Gianluca Sità e l’eresia del Mito

Dom, 31/05/2015 - 18:28

Apprezzato da alcuni tra i più grandi critici d’arte, Gianluca Sità presenta una selezione di opere che raccontano la sua visione gotica del mito greco. I quadri, già in mostra dall’8 maggio al Museo Civico Archeologico di Sarteano (Tosacana), rimarranno esposti fino al 20 luglio.
Pittore figurativo, Sità nasce a Mammola e vive e lavora a Roma dove rimane dopo il diploma all’Accademia di Belle Arti.
Il pittore ha una visione intimista, quasi sublime del mito e della natura che si intrecciano in una pittura declinata verso un nuovo simbolismo: «Riprende la grande stagione del XIX e XX secolo per poi riprodurla in un mix di arte italiana e pittura nordica», come afferma il critico d’arte Lorenzo Canova.
Basta solo guardare attentamente le sue opere per capire che tra le sovrapposizioni delle velature e lo studio attento del disegno si intrinseca una riflessione del mondo e del destino umano. E come l’Isola dei Morti di Arnold Böcklin ha visto letterati e filosofi giungere alle sue rive senza fare più ritorno, anche il fato degli uomini nelle raffigurazioni di Sità non trova spazio per nessun sentimentalismo, ma solo per l’inquietudine. Tutto questo viene infatti ricordato in Achille raggiunge Patroclo alle porte dell’Ade, dove il semidio ancora integro nel suo corpo viaggia alla ricerca del suo amato compagno.

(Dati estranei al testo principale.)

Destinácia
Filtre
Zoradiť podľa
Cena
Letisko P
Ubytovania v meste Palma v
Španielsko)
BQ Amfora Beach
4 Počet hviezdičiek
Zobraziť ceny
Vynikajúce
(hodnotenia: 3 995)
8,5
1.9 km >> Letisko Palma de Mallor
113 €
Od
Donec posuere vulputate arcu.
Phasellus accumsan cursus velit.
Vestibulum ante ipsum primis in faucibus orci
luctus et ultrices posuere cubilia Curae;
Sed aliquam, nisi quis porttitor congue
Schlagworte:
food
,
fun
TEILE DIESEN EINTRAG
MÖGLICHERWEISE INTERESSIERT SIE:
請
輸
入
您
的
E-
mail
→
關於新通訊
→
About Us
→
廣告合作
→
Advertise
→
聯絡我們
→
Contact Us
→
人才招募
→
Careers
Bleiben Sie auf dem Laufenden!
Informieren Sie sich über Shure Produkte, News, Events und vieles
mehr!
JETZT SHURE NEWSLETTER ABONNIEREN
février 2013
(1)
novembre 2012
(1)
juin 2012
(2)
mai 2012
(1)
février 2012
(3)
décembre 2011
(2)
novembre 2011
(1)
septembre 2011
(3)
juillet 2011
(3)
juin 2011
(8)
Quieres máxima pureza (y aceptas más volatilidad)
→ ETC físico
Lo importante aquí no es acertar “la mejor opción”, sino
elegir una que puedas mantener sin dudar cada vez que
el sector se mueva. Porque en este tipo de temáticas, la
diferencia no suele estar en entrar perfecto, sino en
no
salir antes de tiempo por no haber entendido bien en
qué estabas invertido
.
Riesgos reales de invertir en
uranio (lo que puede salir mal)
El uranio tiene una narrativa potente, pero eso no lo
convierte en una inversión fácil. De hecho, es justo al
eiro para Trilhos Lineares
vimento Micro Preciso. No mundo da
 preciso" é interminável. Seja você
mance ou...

Nelle opere si può notare come il pittore, il viaggiatore, ricordi le sue radici per dare vita al mito greco “attraverso la sua visione di matrice prevalentemente nordica” riscoprendo un’umanità schiava del destino, le cui divinità infliggono le più tragiche punizioni a coloro che osano sfidarle e “spingendosi troppo avanti fino a provocare la loro stessa caduta”.
Il sublime spazio raffigurato in La vendetta di Artemide, nel quale è protagonista la testa decapitata di Atteone, trasformato in cervo perché ha osato spiare la dea, spinge l’osservatore a immaginarla mentre si allontana nella sua più crudele indifferenza. E ancora, l’ultima piuma delle ali di Icaro fuse dal calore del sole e posta quasi al centro dello spazio oscuro, costringe a riflettere sulla punizione inflitta al giovane dopo aver osato sfidare il Febo Apollo.
Sità riporta la più grande caratteristica di noi “gente del sud” che, “esploratori dei più profondi meandri dell’esistenza” non dimentichiamo mai chi siamo e non troviamo altra via per ritornare. L’autore si fa dunque viaggiatore di se stesso scendendo nelle profondità dell’anima, alla ricerca della verità, proponendo così una nuova soluzione alla solitudine dell’uomo e dei suoi intimi conflitti.
Il cielo della Sfinge propone una creatura che non è accompagnata da Edipo, ma sembra colloquiare nella solitudine con un cielo grigio che però non da alcuna risposta o soluzione. Anzi, forse la soluzione è proprio la Sfinge stessa, che è arte e che sfidando il cosmo e frantumando la realtà oppone a questa la sua capovolta verità.
Niko Panetta ripropone la figura di Sità come un Orfeo, “magnifico cantore di amore e morte” che “sfida la tenebra, scende nell’Ade e vi trova la linfa a cui attingere”. Eros e Thanatos sono quindi presenti nelle opere di Gianluca Sità, in fusione con una dimensione cosmica dell’idea “del divenire e del continuo mutare delle cose e dell’immutabilità ed eternità dell’essere” (Eraclito).